Known methods, in particular of the SMART-CUT® type (as described especially in U.S. Pat. No. 5,374,564) or the like, make it possible to take a semiconductor thin layer from a donor wafer.
These methods are principally based on the use of two steps:
1) formation of a weakened zone or region below one face of the wafer, at a depth corresponding substantially to the thickness of a thin-layer to be transferred to a substrate,
2) detachment of the thin layer from the wafer at the level of the weakened region, the thin layer being the part of the wafer lying on the side of the weakened region next to the face on the detachment side.
This two-step method is generally preceded by a step of preparing or recycling the wafer, which is intended to achieve a surface roughness correction in order to improve the planarity of at least the face of the wafer on the detachment side, but this recycling operation does not generally correct the roughness sufficiently to achieve the manufacturer's specifications for the thin-layer, given that these prerequisite roughness specifications are established with a view to ensuring good subsequent bonding of the detached thin layer onto a support or another layer, and/or in order to finally obtain a layer with a thickness uniform enough to provide a high-quality structure, especially in the case of very thin layers such as in conventional Silicon On Insulator (“SOI”) structures.

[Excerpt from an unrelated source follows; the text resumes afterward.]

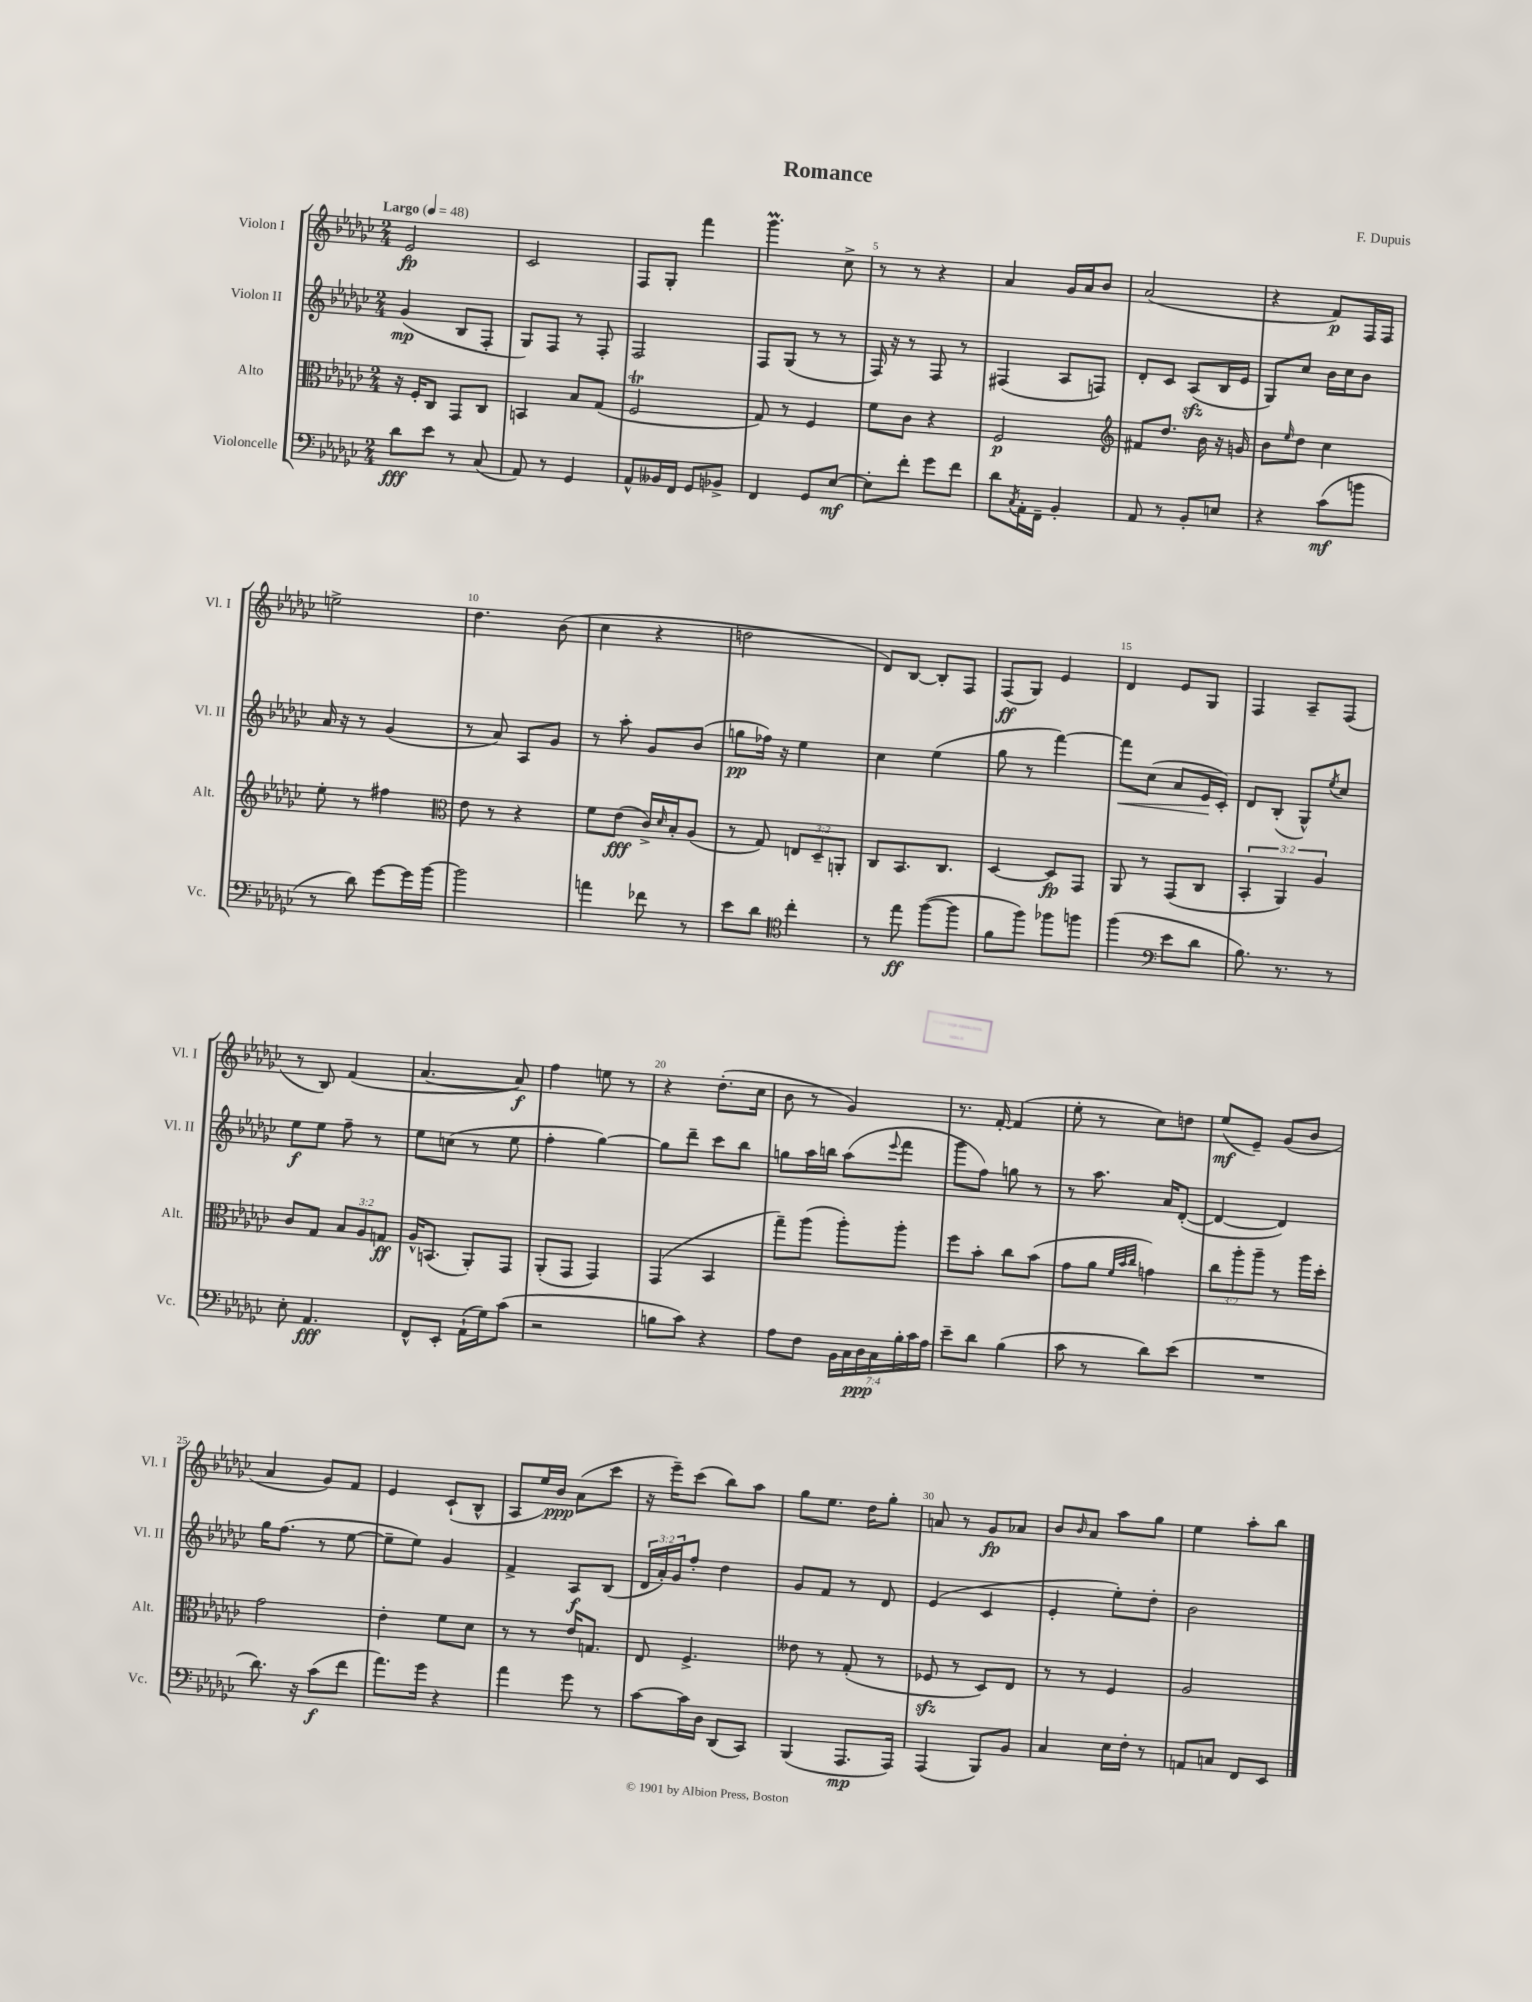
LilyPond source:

A finishing step for roughness correction is therefore normally carried out on the face of the donor wafer on the detachment side to correct the excessive residual roughness after the recycling step so as to comply with the specifications.
The two-step detachment method is then carried out at the face whose roughness was corrected during the finishing step, in order to provide on the one hand a thin layer, optionally bonded onto a support, and on the other hand the donor wafer reduced by the thickness of the thin layer.
This donor wafer can then be reused for the fabrication of a second thin layer after subjecting it to another step of recycling and surface correction.
Although this type of method has provided genuine progress in the fabrication of thin layers, and especially in the fabrication of SOI structures, it is still desirable to improve it, especially in terms of efficiency, speed and fabrication cost, and in particular to reduce the number of fabrication steps.
It would thus be useful to substantially reduce the number of recycling steps required. For example, it would be conceivable to form a weakened region on each of the faces of the donor wafer, then to detach two thin layers simultaneously, as proposed for example in U.S. Pat. Nos. 6,613,678 and 5,856,229, thus avoiding intermediate recycling between two detachments.
Such double implantation followed by such double detachment, however, involves extra technical working difficulties such as the need to turn the donor wafer over in order to form the second weakened region, thus increasing the risk of contamination and electrical and mechanical damage, the need for large and expensive equipment to bond two receptor wafers simultaneously onto the two faces of the donor wafer, and more difficult coordination of the various working steps since both the handling and processing tasks are increased at the same time.
For these reasons, these latter methods do not constitute technical progress in relation to the former ones, but instead lead to undesirable extra technical difficulties.